> Document extract
* begin *

Back in April, as a birthday present to myself, I received a BITX40, an inexpensive 40-metre band SSB transceiver, designed by the brilliant radio amateur from India VU2ESE Ashhar Farhan.
Farhan is well-known among amateur radio homebrewers, and the BITX40 board has been purchased by thousands by enthusiasts around the world. It’s been designed specifically to facilitate experimentation, and you can find hacks and mods on the BITX20 discussion group, the Bitx Hacks site and on Github.
The BITX40 comes in a plastic dollar-store box: the bare board and some sockets, potentiometers, a tiny electret microphone, connectors and other hardware, and once the buyer solders these things on, adds 12v battery power– ‘bob’s yer uncle’– you have a working SSB rig. We call it al fresco operating.
But it’s really just a board, and it needs its own home. In keeping with the homebrew ethos of the BITX, users are designing cases and posting them. Bill Meara’s Soldersmoke blog/podcast regularly features BITX40 radios using powder-coated steel mesh, a metal popcorn box, a peppermint bark tin, and even a cakepan. Talk about retro, how homebrew can you get?
However, having a couple of months earlier bought a Prusa i3 Mk2, I thought that I’d like to design and build a 3D printed box for my new BITX.
The BITX40, being a very economical design, lacks many of the extras that grace more commercial rigs, like a signal-strength meter, CAT (remote) control by computer, or even AGC (automatic gain control). Without AGC, you can tune across the dial at weak stations and then all of a sudden be blown out of your chair by a strong station. AGC prevents that, by automatically adjusting the signal stronger or weaker, as required. Not too hot, not too cold. Just right.
So the absence of AGC requires the operator to use both hands: one for the volume control, and the other for tuning. In that sense, it’s a lot like a regenerative radio. And if you’ve read my previous post, I discovered that improper positioning of these controls can eventually get uncomfortable. Because we’re used to the conventional “dials-and-speaker-facing-front” radio case, it’s not something we’re aware of. But once you use a radio where the controls are ergonomically-placed, the experience becomes much more pleasurable.

* end *

> Extracted records

* begin *

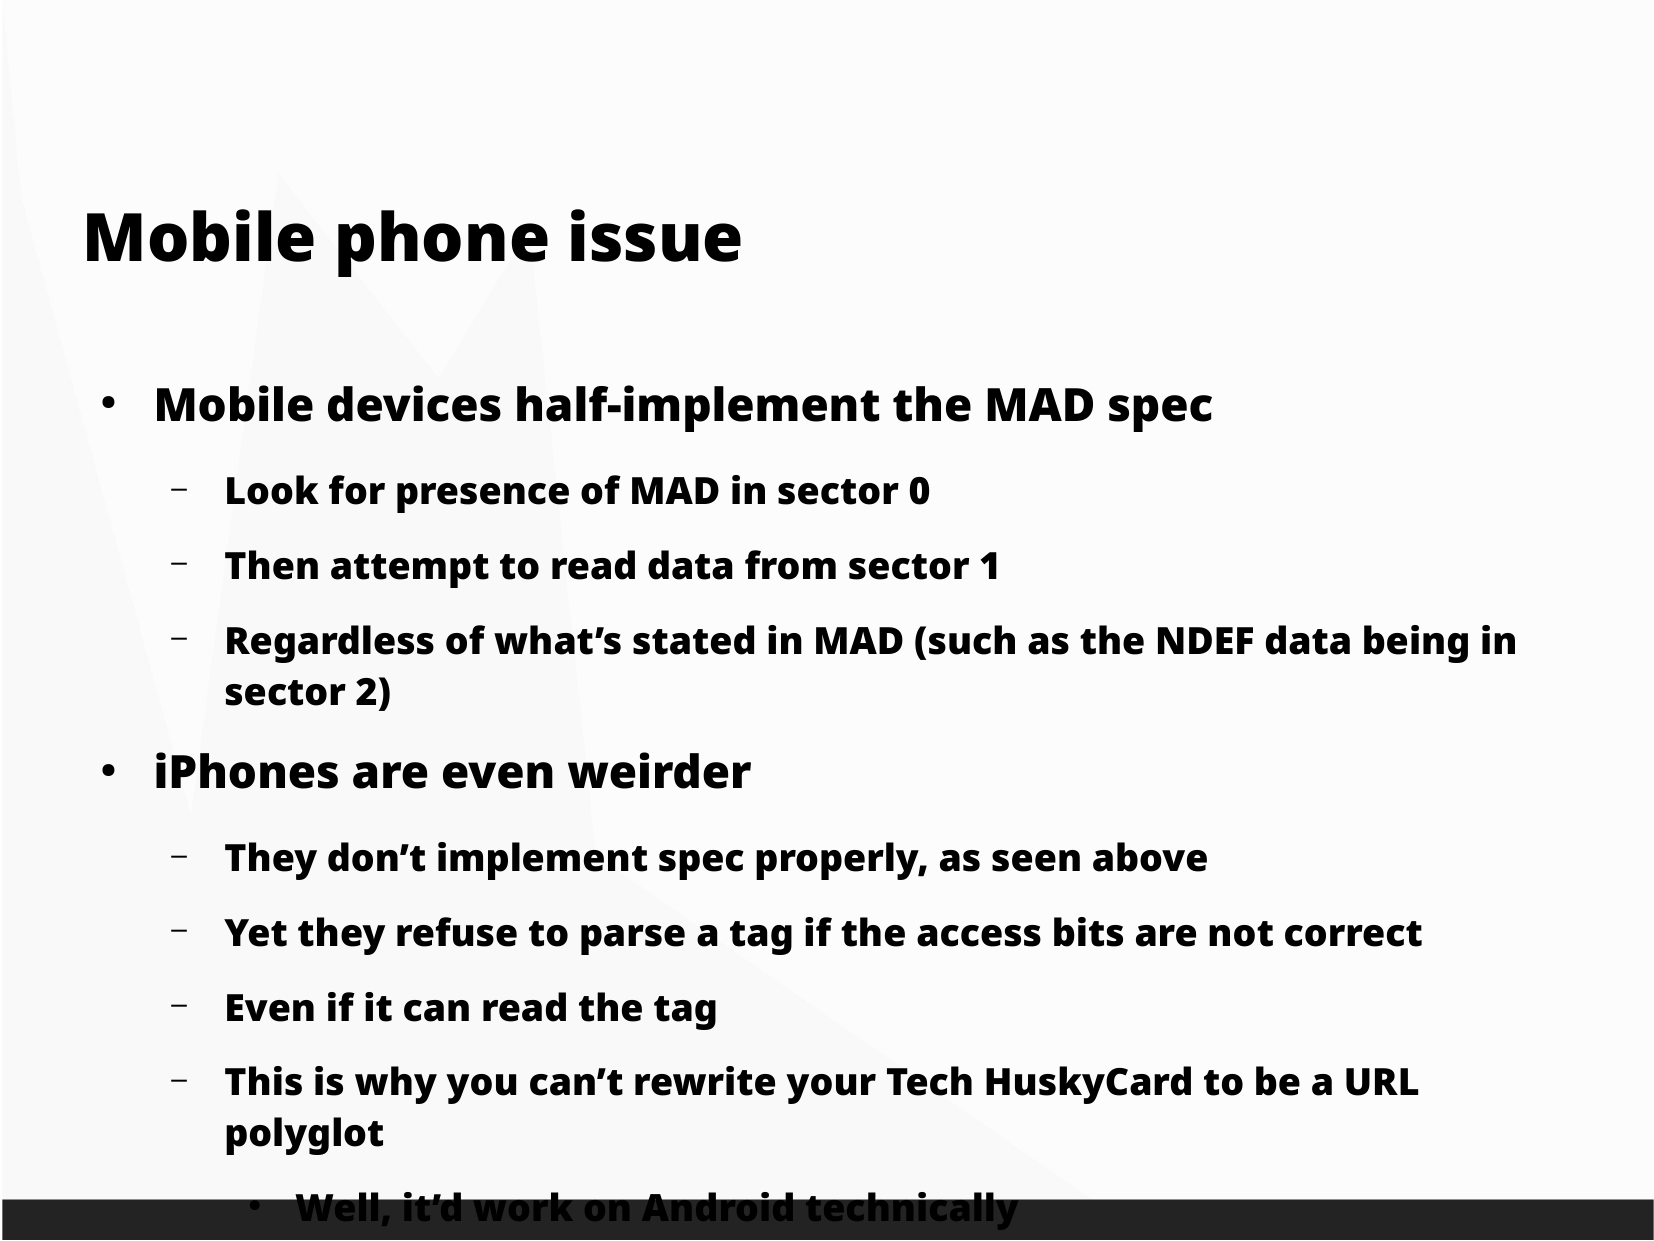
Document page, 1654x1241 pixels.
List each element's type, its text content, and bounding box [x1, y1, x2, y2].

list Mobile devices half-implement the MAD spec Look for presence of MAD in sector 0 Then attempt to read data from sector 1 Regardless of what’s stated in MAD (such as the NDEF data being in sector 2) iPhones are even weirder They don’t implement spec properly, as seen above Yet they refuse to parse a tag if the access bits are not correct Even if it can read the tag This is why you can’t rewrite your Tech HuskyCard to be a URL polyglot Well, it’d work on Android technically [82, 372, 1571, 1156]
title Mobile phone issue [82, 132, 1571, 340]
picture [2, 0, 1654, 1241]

* end *

> What you should do
Carry the post about the BITX40 transceiver forward from its last sentence.

> Output below
My concept is different from other box designs because it’s ergonomically more efficient–the volume and tuning dials are positioned for ease of use and the speaker is tilted up towards the operator’s head. It’s small and has a much larger heat sink to accommodate 100% duty cycle transmissions that digital modes require. The design for the BITX40 evolved over several weeks; I started just playing around with Fusion 360 without making much headway. I experimented with the Sculpt environment in 360. I found it unwieldy and went back to Modelling. I made a total of 9 false starts before settling on a final design.
About halfway through this process, I realized that I was designing the shell without taking full account of what needed to go inside. So I modelled facsimiles of the BITX40 board and all the other components, so I created a “starting point” model from which all later models would derive:
Here’s a final render of the enclosure using a translucent blue, meant to represent a PET filament that I planned to use:
And here are some photos of the actual enclosure during printing, assembly and use:
I’m embarrassed that it’s taken me this long to get this post out. It’s currently nearing the end of August, and I started this project in mid-March. It was really wrapped up in late April, but I had to wait for parts to come from Asia for the enclosure, and they didn’t arrive until June, and then the summer arrived. Oh well.
I benefited from the experience of the first build: I got a good sense of how much space the individual components required, and how to best position the sub-assemblies relative to each other. I had also received my Prusa i3 Mk 2 3D printer with the intention of making boxes for these projects. My thinking evolved from making a presentable box for the radio to thinking about how I actually used the radio, and how to position the controls for most comfort and efficiency.
Here’s my design journal:
March 14, 2017:
This build will use mainly surface mount components on a board which is half the size of the first one. It measures 100x75mm. The islands that I cut in the copper are sized for surface mount resistors and capacitors. Since most of my experimentation was on the first build, I had confidence to concentrate the components. Radios that have closer connections between components are also usually better performers.
March 15:
A storm took down the antenna wire attached to the front of the house last night. The hemp string attaching it to the tree gave way. The wire (from a CAT5 cable) is very strong and has lasted two years without breaking. Environment Canada recorded wind gusts up to 109 km/h which is approaching minor hurricane speed. Main vertical antenna in the back yard is unaffected.
Most of the SMT components are now soldered down.
March 21:
Completed most of the components and peripherals. After a couple of minor revisions, this radio now works — even better than the first! Although band conditions are very bad (minor storm and geomagnetic instability), I’m still able to receive a couple of stations over the noise and fading in and out. Fidelity seems much better on this radio.
Enclosure
”It’s not just a box!“
If you’ve ever spent any time in front of a regenerative radio, it doesn’t take long to understand why, despite the excellent sound, dynamic range and overall performance of the design, most radios that work in the medium and high frequency broadcast and shortwave bands are not regens. They’re use different designs that allow the user to tune to a station and then leave it. One big disadvantage of regens is the fact that you have to constantly and carefully adjust the feedback and tuning to get the best reception. There’s a challenge to pulling out a distant signal using one of these radios, and you need two hands to do it.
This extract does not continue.